Hatay'da Neler Oluyor?
Güzelmansur, konuşmasında Hatay'daki kamulaştırma sürecinin şeffaf yürütülmediğini ve depremzedelerin mağdur edildiğini vurguladı. Özellikle tarım arazilerinin kamulaştırılması, bölge halkının geçim kaynaklarını elinden almak anlamına geliyor. Hazine arazileri varken, verimli tarım topraklarının seçilmesi ise akıllarda soru işaretleri yaratıyor.
- Rezerv alan uygulamaları: Deprem sonrası yeniden yapılanma adı altında yürütülen projeler.
- Acele kamulaştırma: Devletin, kamu yararı gördüğü durumlarda özel mülkiyete ait taşınmazları bedelini ödeyerek alması.
- Tarım arazilerinin hedef alınması: Zeytinlikler, narenciye bahçeleri ve diğer tarım alanlarının kamulaştırılması.
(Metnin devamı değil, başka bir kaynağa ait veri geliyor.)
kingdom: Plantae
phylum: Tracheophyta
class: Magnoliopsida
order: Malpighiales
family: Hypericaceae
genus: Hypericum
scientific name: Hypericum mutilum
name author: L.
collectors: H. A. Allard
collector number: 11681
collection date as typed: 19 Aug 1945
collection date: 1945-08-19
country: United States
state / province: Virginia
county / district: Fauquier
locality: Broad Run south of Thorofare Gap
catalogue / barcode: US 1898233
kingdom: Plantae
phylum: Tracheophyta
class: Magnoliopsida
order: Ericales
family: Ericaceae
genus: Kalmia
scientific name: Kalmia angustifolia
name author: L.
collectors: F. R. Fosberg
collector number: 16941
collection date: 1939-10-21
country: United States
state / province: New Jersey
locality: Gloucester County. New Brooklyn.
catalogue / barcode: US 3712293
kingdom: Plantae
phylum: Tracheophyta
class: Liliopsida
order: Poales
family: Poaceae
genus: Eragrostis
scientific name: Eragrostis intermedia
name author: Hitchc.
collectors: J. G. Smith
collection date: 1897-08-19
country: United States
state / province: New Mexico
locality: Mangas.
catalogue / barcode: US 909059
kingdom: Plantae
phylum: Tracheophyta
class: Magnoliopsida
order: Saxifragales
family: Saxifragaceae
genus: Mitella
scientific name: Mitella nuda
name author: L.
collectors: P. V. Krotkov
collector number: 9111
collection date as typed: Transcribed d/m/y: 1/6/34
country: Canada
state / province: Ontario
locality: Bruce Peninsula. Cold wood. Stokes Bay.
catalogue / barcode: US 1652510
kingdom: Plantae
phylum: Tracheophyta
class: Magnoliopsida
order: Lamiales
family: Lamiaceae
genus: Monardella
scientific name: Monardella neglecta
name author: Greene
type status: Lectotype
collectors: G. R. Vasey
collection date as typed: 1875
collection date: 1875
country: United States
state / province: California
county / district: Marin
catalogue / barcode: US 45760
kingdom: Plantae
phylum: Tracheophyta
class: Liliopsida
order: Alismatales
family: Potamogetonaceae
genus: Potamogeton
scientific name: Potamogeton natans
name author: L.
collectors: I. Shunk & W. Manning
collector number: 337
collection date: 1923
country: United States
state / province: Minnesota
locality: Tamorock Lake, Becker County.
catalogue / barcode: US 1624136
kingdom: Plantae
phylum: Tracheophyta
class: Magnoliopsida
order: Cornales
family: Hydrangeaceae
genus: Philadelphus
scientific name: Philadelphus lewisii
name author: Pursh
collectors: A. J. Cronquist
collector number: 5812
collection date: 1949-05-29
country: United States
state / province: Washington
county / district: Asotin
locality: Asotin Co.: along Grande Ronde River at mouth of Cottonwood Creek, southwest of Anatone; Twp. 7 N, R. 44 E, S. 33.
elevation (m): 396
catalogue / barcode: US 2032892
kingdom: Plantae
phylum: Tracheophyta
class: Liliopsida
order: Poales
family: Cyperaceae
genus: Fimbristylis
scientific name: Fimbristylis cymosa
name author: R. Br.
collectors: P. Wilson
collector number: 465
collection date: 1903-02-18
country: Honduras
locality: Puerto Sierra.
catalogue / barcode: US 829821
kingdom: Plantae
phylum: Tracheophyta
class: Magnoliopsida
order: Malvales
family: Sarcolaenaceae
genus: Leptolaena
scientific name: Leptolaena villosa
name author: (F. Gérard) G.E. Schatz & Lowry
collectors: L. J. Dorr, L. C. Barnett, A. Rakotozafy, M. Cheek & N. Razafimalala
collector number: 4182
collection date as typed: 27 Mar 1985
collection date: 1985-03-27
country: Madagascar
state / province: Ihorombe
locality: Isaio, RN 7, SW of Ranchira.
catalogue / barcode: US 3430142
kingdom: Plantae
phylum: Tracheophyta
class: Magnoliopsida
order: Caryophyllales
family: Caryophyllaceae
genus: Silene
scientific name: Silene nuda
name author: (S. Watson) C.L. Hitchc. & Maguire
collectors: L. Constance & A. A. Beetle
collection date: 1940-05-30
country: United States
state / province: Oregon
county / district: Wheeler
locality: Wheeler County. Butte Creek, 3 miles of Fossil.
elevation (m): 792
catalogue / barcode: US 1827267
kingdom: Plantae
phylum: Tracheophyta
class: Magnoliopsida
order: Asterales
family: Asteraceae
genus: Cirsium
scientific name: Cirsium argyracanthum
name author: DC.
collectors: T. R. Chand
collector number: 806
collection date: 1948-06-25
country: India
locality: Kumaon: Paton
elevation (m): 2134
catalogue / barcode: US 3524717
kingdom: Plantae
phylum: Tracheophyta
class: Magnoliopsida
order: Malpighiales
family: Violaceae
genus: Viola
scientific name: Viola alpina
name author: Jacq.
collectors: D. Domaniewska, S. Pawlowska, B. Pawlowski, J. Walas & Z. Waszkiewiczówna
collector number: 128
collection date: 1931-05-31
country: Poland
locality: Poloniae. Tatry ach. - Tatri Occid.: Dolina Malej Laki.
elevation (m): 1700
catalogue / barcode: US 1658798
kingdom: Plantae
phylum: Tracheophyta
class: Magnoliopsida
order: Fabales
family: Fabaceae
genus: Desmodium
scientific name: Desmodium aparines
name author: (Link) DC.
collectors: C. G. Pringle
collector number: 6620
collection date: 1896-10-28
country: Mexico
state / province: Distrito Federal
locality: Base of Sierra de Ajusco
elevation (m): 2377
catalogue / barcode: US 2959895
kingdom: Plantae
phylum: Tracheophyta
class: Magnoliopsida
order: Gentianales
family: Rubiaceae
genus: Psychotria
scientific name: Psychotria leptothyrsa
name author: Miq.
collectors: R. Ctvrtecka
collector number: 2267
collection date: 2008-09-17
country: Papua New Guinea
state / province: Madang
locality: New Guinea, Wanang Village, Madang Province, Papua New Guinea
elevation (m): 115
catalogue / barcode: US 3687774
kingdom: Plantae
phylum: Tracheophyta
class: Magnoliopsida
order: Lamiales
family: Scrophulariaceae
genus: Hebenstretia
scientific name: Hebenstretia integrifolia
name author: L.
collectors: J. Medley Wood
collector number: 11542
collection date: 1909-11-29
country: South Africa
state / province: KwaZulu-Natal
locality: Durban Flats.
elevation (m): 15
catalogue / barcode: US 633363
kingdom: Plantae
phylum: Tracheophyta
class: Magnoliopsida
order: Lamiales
Güzelmansur'dan Sert Eleştiriler
Güzelmansur, TBMM kürsüsünden yaptığı konuşmada şu ifadelere yer verdi: "Depremzedeye ikinci travma yaşatılıyor. Evleri yıkılan, sevdiklerini kaybeden insanlar bir de geçim kaynaklarından oluyor. Hazine arazileri dururken, neden tarım arazileri kamulaştırılıyor? Bu vicdansızlıktır!" Güzelmansur, bu kararların yeniden gözden geçirilmesi ve depremzedelerin mağduriyetinin giderilmesi çağrısında bulundu.
Ayrıca, kamulaştırma bedellerinin de yetersiz olduğunu belirten Güzelmansur, "Vatandaşlarımızın mağdur edilmemesi için adil bir değerlendirme yapılması gerekiyor. Kamulaştırma bedelleri, güncel piyasa koşullarına uygun olarak belirlenmeli," dedi.
Çözüm Ne Olmalı?
Hatay'daki kamulaştırma sürecinin daha şeffaf ve adil yürütülmesi gerekiyor. Depremzedelerin mağduriyetini gidermek için alternatif çözümler üretilmeli. Hazine arazileri değerlendirilerek, tarım arazilerinin korunması sağlanmalı. Ayrıca, kamulaştırma bedelleri güncel piyasa koşullarına uygun olarak belirlenmeli ve vatandaşların hakları korunmalıdır. Aksi takdirde, depremin yaraları sarılmak yerine daha da derinleşecektir.